Extract to read:
##############################

Finally, we run all the registration functions with an explicit order we can control. We said before that we didn’t want a setup step in the main function, but this is one that we can afford because we only need a reference to the function list, we don’t need a reference to each new data type!
Final thoughts
This is more or less how we solved the registration problem in proto-ecs. With this approach, we can do the minimum amount of work needed to register data types throughout the project in a safe way, since the only work done is a vector push operation. We can also control the registration order, so we have fine-grained control over our app setup. Here are some additional things to consider:
- I highly encourage using proc-macros instead of macros-by-example. We used macros-by-example here to simplify the article’s code, but many things are easier to do with proc-macros.
- The resulting code is not multi-platform by any means, since
ctor
itself is not. - All the reasons to avoid life-before-main are still valid, try to reduce the amount of work done with
ctor
as much as possible. The idea here is to move towards common-life-in-main.
This was one of the most interesting parts of the development of proto-ecs, and the process of understanding how crates like ctor
or inventory
are implemented was a fun and educational experience. I hope you learn something from this article as well!

##############################

Record set:
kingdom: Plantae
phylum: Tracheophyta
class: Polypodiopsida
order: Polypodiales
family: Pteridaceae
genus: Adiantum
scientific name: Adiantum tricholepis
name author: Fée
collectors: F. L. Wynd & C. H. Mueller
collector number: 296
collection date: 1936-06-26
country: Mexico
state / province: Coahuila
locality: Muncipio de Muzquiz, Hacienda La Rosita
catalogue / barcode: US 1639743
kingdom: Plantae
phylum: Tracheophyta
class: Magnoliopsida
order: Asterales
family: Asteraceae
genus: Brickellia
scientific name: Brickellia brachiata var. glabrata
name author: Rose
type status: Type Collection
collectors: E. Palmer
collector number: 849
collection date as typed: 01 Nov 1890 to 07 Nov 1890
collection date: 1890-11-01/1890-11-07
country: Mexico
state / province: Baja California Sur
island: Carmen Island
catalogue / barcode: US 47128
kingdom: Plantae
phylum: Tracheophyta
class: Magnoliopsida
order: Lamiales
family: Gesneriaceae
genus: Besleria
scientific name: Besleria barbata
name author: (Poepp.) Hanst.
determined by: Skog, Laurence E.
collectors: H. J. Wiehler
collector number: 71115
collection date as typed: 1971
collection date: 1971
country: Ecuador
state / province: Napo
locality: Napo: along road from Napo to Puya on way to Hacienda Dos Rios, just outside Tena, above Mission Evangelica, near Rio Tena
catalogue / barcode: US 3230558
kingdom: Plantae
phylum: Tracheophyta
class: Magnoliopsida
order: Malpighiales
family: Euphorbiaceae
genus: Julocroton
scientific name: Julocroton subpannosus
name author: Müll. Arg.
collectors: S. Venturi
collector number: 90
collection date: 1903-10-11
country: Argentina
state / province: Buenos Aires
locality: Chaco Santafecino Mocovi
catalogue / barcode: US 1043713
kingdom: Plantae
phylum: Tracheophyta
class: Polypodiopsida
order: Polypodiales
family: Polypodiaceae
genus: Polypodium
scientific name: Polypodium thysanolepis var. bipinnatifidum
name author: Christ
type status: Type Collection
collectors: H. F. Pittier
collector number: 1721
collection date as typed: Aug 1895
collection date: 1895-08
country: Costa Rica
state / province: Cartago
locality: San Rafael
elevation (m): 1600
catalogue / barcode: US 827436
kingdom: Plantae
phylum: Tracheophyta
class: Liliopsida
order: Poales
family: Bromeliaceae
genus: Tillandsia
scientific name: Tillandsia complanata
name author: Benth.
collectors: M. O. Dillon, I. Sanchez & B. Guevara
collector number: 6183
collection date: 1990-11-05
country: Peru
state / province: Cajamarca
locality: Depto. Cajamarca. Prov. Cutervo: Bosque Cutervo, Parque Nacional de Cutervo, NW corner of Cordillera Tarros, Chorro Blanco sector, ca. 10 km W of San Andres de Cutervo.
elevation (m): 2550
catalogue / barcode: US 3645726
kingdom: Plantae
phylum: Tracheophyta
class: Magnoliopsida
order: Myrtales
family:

##############################

Exercise instructions:
(A) Answer these questions from the proto-ecs registration text:
(i) What is the only work done when data types are registered?
(ii) Which kind of macros does the author encourage using instead of macros-by-example?
(iii) Why is the resulting code not multi-platform?
(B) Reproduce the passage of the proto-ecs registration text starting at "Finally, we run" and ending at "do with proc-macros.".
The entries have nothing to do with what follows.

Responses for each task:
(A)
(i) A vector push operation.
(ii) Proc-macros.
(iii) Because ctor itself is not multi-platform.

(B)
Finally, we run all the registration functions with an explicit order we can control. We said before that we didn’t want a setup step in the main function, but this is one that we can afford because we only need a reference to the function list, we don’t need a reference to each new data type!
Final thoughts
This is more or less how we solved the registration problem in proto-ecs. With this approach, we can do the minimum amount of work needed to register data types throughout the project in a safe way, since the only work done is a vector push operation. We can also control the registration order, so we have fine-grained control over our app setup. Here are some additional things to consider:
- I highly encourage using proc-macros instead of macros-by-example. We used macros-by-example here to simplify the article’s code, but many things are easier to do with proc-macros.